TEXTE FOURNI:
-------
Eh bien, il a beaucoup de charme, ce Gaspard de Besse ! J’avais failli passer mon tour, pourtant : je connais très mal le cinéma français des années 30, et le film ne semblait pas avoir emballé grand monde... Je redoutais certains écueils (qui me semblent, peut-être à tort, caractéristiques des défauts de la période) : l’abondance de scènes d’intérieurs dialoguées façon théâtre filmé, la caméra statique, les répliques un peu ternes avec quelques grands sentiments convenus... Tout ce qui fait qu’un film d’aventures historiques couché dans ce lit de Procuste-là ne ressemble plus, alors, qu’à l’ombre de lui-même, à un petit drame poli où l’on évoque en bâillant des grands événements qu’on ne voit jamais et qu’on ne cherche pas non plus à vraiment évoquer...


J’étais loin du compte, et je trouve que le film mérite bien mieux que les notes un peu médiocres qu’il semble récolter ! Au lieu de sempiternels intérieurs, on est bien souvent dehors : on galope, on se planque, on dresse le camp : bref, on respire ! La caméra, quant à elle, s’avance vers les personnages, les surplombe à l’occasion, court avec les chevaux... Rien de spécialement surprenant de ce côté-là, mais elle est en tout cas bien assez mobile pour servir le récit avec entrain.


Et parlons-en, du récit, justement ! Il est bien mené et dépourvu de temps mort . Je n’ai pas lu le roman de Jean Aicard dont il est adapté, et j’ignore à quel point le scénario le suit (je tendrais à penser qu’il est assez fidèle). Quoi qu’il en soit, j’ai trouvé qu’il avait beaucoup d’allant. Les épisodes relèvent, bien sûr, de types attendus (le crime odieux qui suscitera la vocation du bandit justicier, la ruse pour le délivrer de la prison, les déguisements...) mais ils ne sont jamais exagérément convenus, s’enchaînent rapidement, et semblent interprétés avec un plaisir contagieux. Bon, de toute manière, j’aime beaucoup les histoires de justiciers de grand chemin, de bandits d’honneur, etc, toutes ces histoires dont raffolait le dix-neuvième siècle. Ici, ce genre-là est très bien servi et je ne vois rien, vraiment, à reprendre au scénario. Quelques scènes, comme le procès du Parlement par les bandits, sont même assez fortes, aussi bien sur un plan dramaturgique que par ce qu’elles disent politiquement.
-------
SÉRIE DE TÂCHES:
1: En une à trois phrases, expliquez ce qui, selon la critique de Gaspard de Besse, a failli faire renoncer à voir ce film.
2: D'après la critique de Gaspard de Besse, de quel écrivain est le roman dont le film est adapté, s'il vous plaît ?

Entrées enregistrées:
-------
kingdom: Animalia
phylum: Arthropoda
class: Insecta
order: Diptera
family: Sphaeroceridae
-------
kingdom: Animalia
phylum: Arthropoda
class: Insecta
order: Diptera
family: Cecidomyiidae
-------
RÉPONSES CORRECTES:
1: La personne qui écrit connaissait très mal le cinéma français des années 30. De plus, le film ne semblait pas avoir emballé grand monde. Elle avait donc failli passer son tour.

2: Le film est adapté d'un roman de Jean Aicard.